Substance found to curb fuel fireballs from air and vehicle crashes

04:10, 04/10/2015

Aiming to reduce dangerous explosions after plane crashes and truck accidents, scientists have developed a substance that can be added to fuel to curb formation of a fine mist that can erupt into a deadly fireball after a collision.

 

Spanish civil guards patrol a section of the Spanair's Flight JK5022 crash area inside Barajas airport in Madrid in this August 21, 2008.
Spanish civil guards patrol a section of the Spanair's Flight JK5022 crash area inside Barajas airport in Madrid in this August 21, 2008.

Aiming to reduce dangerous explosions after plane crashes and truck accidents, scientists have developed a substance that can be added to fuel to curb formation of a fine mist that can erupt into a deadly fireball after a collision.

Researchers said on Thursday they had created a synthetic polymer that can suppress post-crash fuel mist by making fuel droplets fall like rain rather than remain suspended in the air. As a fuel additive, it did not lessen engine power or efficiency, but lowered soot formation, they said.

The work focused on aviation and diesel fuel, not gasoline, which powers most cars and is very explosive. California Institute of Technology chemical engineering professor Julia Kornfield, who led the study published in the journal Science, said she planned to investigate its effects in gasoline.

Polymers are large, chain-like molecules made up of many smaller molecules linked together. They can be natural as in rubber, or synthetic as in plastics and resins. In this case, the synthetic polymers are extremely long and flexible.

Kornfield said a typical long-haul diesel truck uses a 100-gallon (380-liter) tank packing the energy of more than 3 tons of TNT, and a 747 jumbo jet carries 50,000 gallons (190,000 liters) of fuel with energy topping 1,600 tons of TNT.

When crashes occur, fuel tends to disperse into a fine mist that can explode into a fireball.

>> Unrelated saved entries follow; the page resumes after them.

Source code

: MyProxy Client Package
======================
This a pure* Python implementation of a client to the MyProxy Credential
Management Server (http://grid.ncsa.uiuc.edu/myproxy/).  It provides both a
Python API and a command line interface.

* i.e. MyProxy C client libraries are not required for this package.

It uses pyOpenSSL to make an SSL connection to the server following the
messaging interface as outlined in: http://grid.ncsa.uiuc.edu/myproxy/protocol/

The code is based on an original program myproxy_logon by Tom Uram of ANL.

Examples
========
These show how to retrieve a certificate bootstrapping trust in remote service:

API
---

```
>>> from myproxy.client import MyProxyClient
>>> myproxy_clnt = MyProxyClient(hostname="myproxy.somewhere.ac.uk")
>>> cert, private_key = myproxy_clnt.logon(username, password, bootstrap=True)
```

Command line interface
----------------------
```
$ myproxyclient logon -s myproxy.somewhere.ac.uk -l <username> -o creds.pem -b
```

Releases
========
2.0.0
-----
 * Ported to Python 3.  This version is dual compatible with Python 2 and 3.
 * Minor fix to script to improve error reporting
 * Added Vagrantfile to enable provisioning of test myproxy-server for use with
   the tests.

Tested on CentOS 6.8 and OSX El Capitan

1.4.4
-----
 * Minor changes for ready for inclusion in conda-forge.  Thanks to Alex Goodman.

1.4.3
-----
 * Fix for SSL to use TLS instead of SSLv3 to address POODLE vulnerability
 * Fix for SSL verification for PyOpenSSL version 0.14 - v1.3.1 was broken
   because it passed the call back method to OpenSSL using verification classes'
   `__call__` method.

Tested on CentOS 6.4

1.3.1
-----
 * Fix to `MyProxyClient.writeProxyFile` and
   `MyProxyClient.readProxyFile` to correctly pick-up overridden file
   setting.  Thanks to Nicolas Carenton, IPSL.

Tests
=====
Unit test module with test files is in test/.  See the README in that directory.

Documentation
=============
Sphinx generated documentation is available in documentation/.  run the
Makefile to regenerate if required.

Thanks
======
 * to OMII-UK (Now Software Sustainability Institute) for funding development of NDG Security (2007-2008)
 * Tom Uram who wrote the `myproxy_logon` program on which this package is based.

"In civil aviation, fireballs reduce the number of survivors of plane crashes after a collision," Kornfield said, citing a 2008 Spanair crash in Madrid in which the airliner barely got off the ground but only 18 of the 172 people on board survived after a fuel explosion.

On roadways, fuel-mist control might reduce deaths in crashes between trucks and buses that produce a fireball like one in 2014 near Orland, California, that killed 10 people, Kornfield said.

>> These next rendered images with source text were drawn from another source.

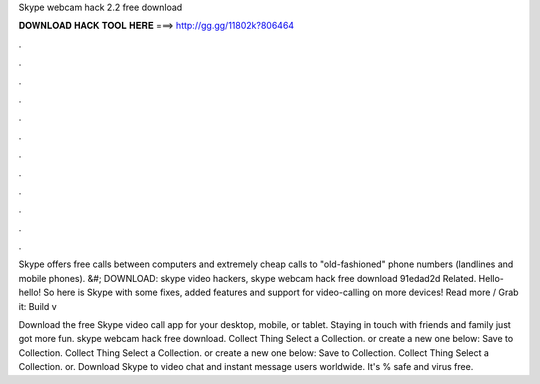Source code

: Skype webcam hack 2.2 free download



𝐃𝐎𝐖𝐍𝐋𝐎𝐀𝐃 𝐇𝐀𝐂𝐊 𝐓𝐎𝐎𝐋 𝐇𝐄𝐑𝐄 ===> http://gg.gg/11802k?806464



.



.



.



.



.



.



.



.



.



.



.



.

Skype offers free calls between computers and extremely cheap calls to "old-fashioned" phone numbers (landlines and mobile phones). &#; DOWNLOAD:  skype video hackers, skype webcam hack free download 91edad2d Related. Hello-hello! So here is Skype with some fixes, added features and support for video-calling on more devices! Read more / Grab it: Build v

Download the free Skype video call app for your desktop, mobile, or tablet. Staying in touch with friends and family just got more fun. skype webcam hack free download. Collect Thing Select a Collection. or create a new one below: Save to Collection. Collect Thing Select a Collection. or create a new one below: Save to Collection. Collect Thing Select a Collection. or. Download Skype to video chat and instant message users worldwide. It's % safe and virus free.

She said it was not necessary to prevent misting entirely. "It is sufficient to shift the drop size distribution from a few microns - say, the size of a blood cell - to 50 microns - say, half the width of a hair." At that larger size, the droplets settle 100 times more quickly.

Kornfield said it could become commercially available in diesel fuel within two years. She noted the Federal Aviation Administration approval process for aviation fuel additives took five to seven years. The additive would add about 6 cents a gallon to the cost of fuel.